Coverage and response rate issues were foremost on the
minds of many of this year's AAPOR attendees and SSRS's conference
presentations addressed many of these concerns. Susan Sherr and David Dutwin
teamed with Timothy Triplett, Doug Wissoker, and
Sharon Long of The Urban Institute, in Comparing Random Digit Dial (RDD)
and United States Postal Service (USPS) Addressed-Based Sample Designs for a
General Population Survey: The 2008 Massachusetts Health Insurance Survey.

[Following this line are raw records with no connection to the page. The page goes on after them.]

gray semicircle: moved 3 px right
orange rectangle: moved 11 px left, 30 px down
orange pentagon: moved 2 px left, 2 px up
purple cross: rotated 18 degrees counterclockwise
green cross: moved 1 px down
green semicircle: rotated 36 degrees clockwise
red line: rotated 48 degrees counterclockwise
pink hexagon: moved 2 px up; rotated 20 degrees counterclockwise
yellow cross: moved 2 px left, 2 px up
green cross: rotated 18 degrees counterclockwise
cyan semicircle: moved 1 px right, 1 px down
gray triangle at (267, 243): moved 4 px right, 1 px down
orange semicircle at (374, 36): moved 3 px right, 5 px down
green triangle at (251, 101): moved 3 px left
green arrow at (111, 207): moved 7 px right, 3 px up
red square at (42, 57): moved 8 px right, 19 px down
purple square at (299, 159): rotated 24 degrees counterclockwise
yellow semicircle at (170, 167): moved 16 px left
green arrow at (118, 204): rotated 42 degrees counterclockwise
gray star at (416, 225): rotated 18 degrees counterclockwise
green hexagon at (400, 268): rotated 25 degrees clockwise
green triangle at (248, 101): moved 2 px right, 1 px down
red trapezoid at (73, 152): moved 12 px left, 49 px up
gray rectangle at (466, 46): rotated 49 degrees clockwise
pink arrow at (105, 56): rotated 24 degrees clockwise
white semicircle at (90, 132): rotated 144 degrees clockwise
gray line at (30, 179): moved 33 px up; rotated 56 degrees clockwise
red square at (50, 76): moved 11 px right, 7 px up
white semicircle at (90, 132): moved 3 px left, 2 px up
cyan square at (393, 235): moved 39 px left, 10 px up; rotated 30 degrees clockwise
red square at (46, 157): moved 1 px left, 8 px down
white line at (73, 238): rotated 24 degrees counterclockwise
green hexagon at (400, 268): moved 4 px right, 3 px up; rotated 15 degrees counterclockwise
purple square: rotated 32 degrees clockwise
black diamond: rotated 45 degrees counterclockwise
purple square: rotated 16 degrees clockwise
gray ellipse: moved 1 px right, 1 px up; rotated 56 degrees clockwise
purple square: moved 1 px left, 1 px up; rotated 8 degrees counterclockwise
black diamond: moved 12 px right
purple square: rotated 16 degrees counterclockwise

David Dutwin, along with Eran Ben-Porath and Melissa
Herrmann, teamed with Arbitron's Richard Possett and Anna Fleeman to
analyze The When and Where of Cell Phone
Only Incidence.
Another important coverage issue was addressed in A Comparison of Landline Telephone
Households in Zero-Banks to Those in a Traditional RDD Sample: Is Lack of
Coverage a Source of Bias? This paper was authored by David Dutwin,
Melissa Herrmann, and Robyn Rapoport in collaboration with colleagues from our
sister company MSG, Dale Kulp
and Mansour Fahimi.
Melissa Herrmann also teamed with John Benson and Robert Blendon from the Harvard School
of Public Health in studying
the attitudes of a hard-to-reach population in Native
Americans' Health Care Attitudes and Experiences. Other SSRS presentations included Cost
and Quality in Low-Cost Survey Alternatives: A Comparison of Mail Versus Web
by David Dutwin and Karen Donelan of Massachusetts
General Hospital and The
Effects of Judicial Campaign Messages on Voter Mobilization: An Experimental
Study by Jeffery Gottfried of the Annenberg Public Policy Center and SSRS's
Eran Ben-Porath.
First Annual SSRS AAPOR Survey Results:
SSRS thanks everyone who participated in
our booth competition. This year, we asked participants to estimate the
percentage of Americans who trust the mass media, the percentage who trust
public opinion polls, and the percentage who trust their horoscopes. We
included those questions as part of EXCEL, our weekly telephone omnibus survey of
1,000 adults.
Here are the results:
- Mass Media -
45%
- Public
Opinion Polls - 43.2%
- Horoscopes -
11.5%
To learn more about our omnibus services
click here.
We congratulate the winner, Betsy Santos
of Mathematica.
SSRS's Melissa Herrmann to Chair AAPOR's
Education Committee
SSRS President Melissa J. Herrmann is the incoming chair
of AAPOR's education committee. Melissa replaces Mollyann
Brodie of The Henry J.
Kaiser Family Foundation, who chaired the committee for the past three years. Mollyann will continue as a sub-committee chair for the
ongoing journalist education. Eran Ben-Porath of SSRS will be responsible for
short courses for the 2010 AAPOR conference. Chuck Shuttles of Nielsen will be
sub-committee chair for online education.